• PROBLEM STATEMENT
Every line holding "defined" should be copied from the records below.

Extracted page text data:
_ _ _

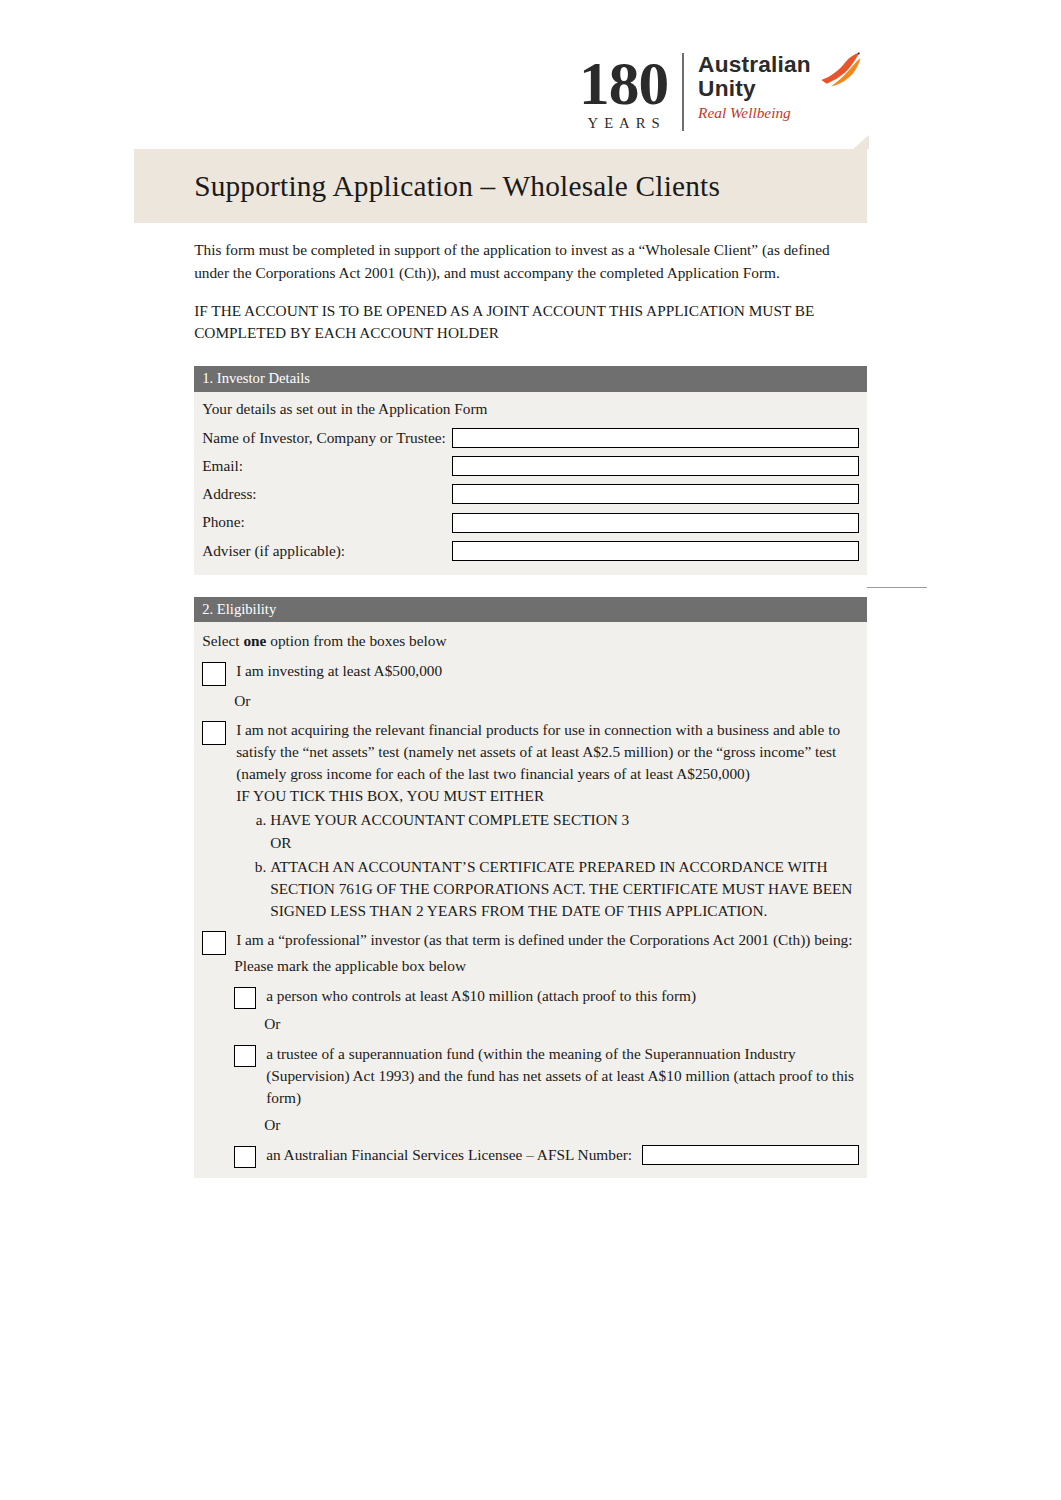180
YEARS
Australian
Unity
Real Wellbeing
Supporting Application – Wholesale Clients
This form must be completed in support of the application to invest as a “Wholesale Client” (as defined under the Corporations Act 2001 (Cth)), and must accompany the completed Application Form.
If the account is to be opened as a joint account this application must be completed by each account holder
1. Investor Details
Your details as set out in the Application Form
| Name of Investor, Company or Trustee: | |
| Email: | |
| Address: | |
| Phone: | |
| Adviser (if applicable): | |
2. Eligibility
Select one option from the boxes below
I am investing at least A$500,000
Or
I am not acquiring the relevant financial products for use in connection with a business and able to satisfy the “net assets” test (namely net assets of at least A$2.5 million) or the “gross income” test (namely gross income for each of the last two financial years of at least A$250,000)
If you tick this box, you must either
Have your accountant complete Section 3
OR
Attach an accountant’s certificate prepared in accordance with Section 761G of the Corporations Act. The certificate must have been signed less than 2 years from the date of this application.
I am a “professional” investor (as that term is defined under the Corporations Act 2001 (Cth)) being:
Please mark the applicable box below
a person who controls at least A$10 million (attach proof to this form)
Or
a trustee of a superannuation fund (within the meaning of the Superannuation Industry (Supervision) Act 1993) and the fund has net assets of at least A$10 million (attach proof to this form)
Or
an Australian Financial Services Licensee – AFSL Number:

_ _ _

• WRITTEN SOLUTION
This form must be completed in support of the application to invest as a “Wholesale Client” (as defined under the Corporations Act 2001 (Cth)), and must accompany the completed Application Form.
I am a “professional” investor (as that term is defined under the Corporations Act 2001 (Cth)) being:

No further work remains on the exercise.